The solar phenomenon of the “holy city” of El Tajin is revealed

The solar phenomenon of the “holy city” of El Tajin is revealed

In Mexico, an interdisciplinary team of scientists has completed a multi-year study in the holy city of El Tajin. The findings of scientists suggest that one of the reasons for the collapse of this pre-Hispanic cult center could be climate change, due to which the indigenous people lost their age-old connection with the Sun.

The results of the study are described on the website of the National Institute of Anthropology and History (INAH) of Mexico. For the first time, experts have combined and analyzed information about the ancient climate and archaeological data collected over 11 years of observations. In recent years, research has been carried out using the LIDAR device – a technology for detecting and measuring objects, including underground ones, using laser scanning.

The work was carried out in the archaeological zone of El Tajin on the territory of the modern Mexican state of Veracruz, where one of the most mysterious cities of Mesoamerica was located a thousand years ago. Previous studies have shown that it was a major religious center that played a very important role in the life of ancient society.

Around the 10th century AD, this city, which was considered sacred, suddenly came to its collapse. In a new study, scientists tested the hypothesis that one of the causes of the collapse could be climate change.
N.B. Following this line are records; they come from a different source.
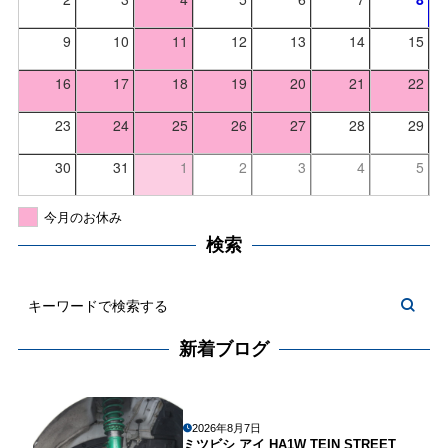
9
10
11
12
13
14
15
16
17
18
19
20
21
22
23
24
25
26
27
28
29
30
31
1
2
3
4
5
今月のお休み
検索
新着ブログ
2026年8月7日
ミツビシ アイ HA1W TEIN STREET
It is known that from about 900 AD, noticeable climatic changes affected Europe: a long dry period caused droughts and devastation.

Archaeologists have suggested that something similar could have happened at El Tajin. Laser measurements proved that this city was extremely important for rituals. Scanners helped analyze two of the most important sites: the South Ball Court and the Niche Building. Both buildings are not only the most monumental, but also the youngest. As it turned out, they were built between 800 and 1100 AD.

Scientists started from the idea that these objects were means of contact with divine forces. The scan confirmed that the Niche Building was erected in accordance with the movement of the Sun. The niches themselves helped to see the solar phenomenon – when viewed from the side, an effect lasting seven minutes was created, during which the rising sun, associated with the deity Quetzalcoatl, illuminated each of the seven niches of this building from top to bottom.

This phenomenon could be observed simultaneously by about 300 people, who were located in equal numbers on the eastern and western squares. However, the light effect did not always happen, because in unfavorable weather the luminary “could not convey good news to people who came to ask for the favor of the gods.”

Probably, in such cases, people turned to the ritual ball game, for which the South Stadium was used. It was the most ornate of all 24 sports courts excavated in the city. These sites, as shown by scanning, were arranged in accordance with the sequence of prayers and petitions to the gods.

“In addition to competitive play, in pre-Hispanic times, a ritual ball game was played here, in which the participants asked for a certain service, for example, to stop the floods,” says archaeologist Patricia Castillo Peña. “In return, they had to offer something sacred to the gods, and no nothing is more sacred to a man than his own life.”

Ancient frescoes testify that the best player of the match was sacrificed. In general, the analysis of the radar data proves that the city was built in a clear balance with the forces of nature, including the movement of astronomical bodies. However, at some point this balance was upset. Perhaps the blame lies with climate change, which is why the solar phenomenon disappeared.

The construction of the Niche Building and the stadium indicates that the locals tried to fix everything and bring the city back into harmony with natural phenomena. In fact, an axis was rebuilt, which was designed to establish a connection with the gods through architecture. Apparently, this goal was not achieved, since the city clearly lost its cult significance and was abandoned. By the way, Europeans discovered it only in the second half of the 18th century.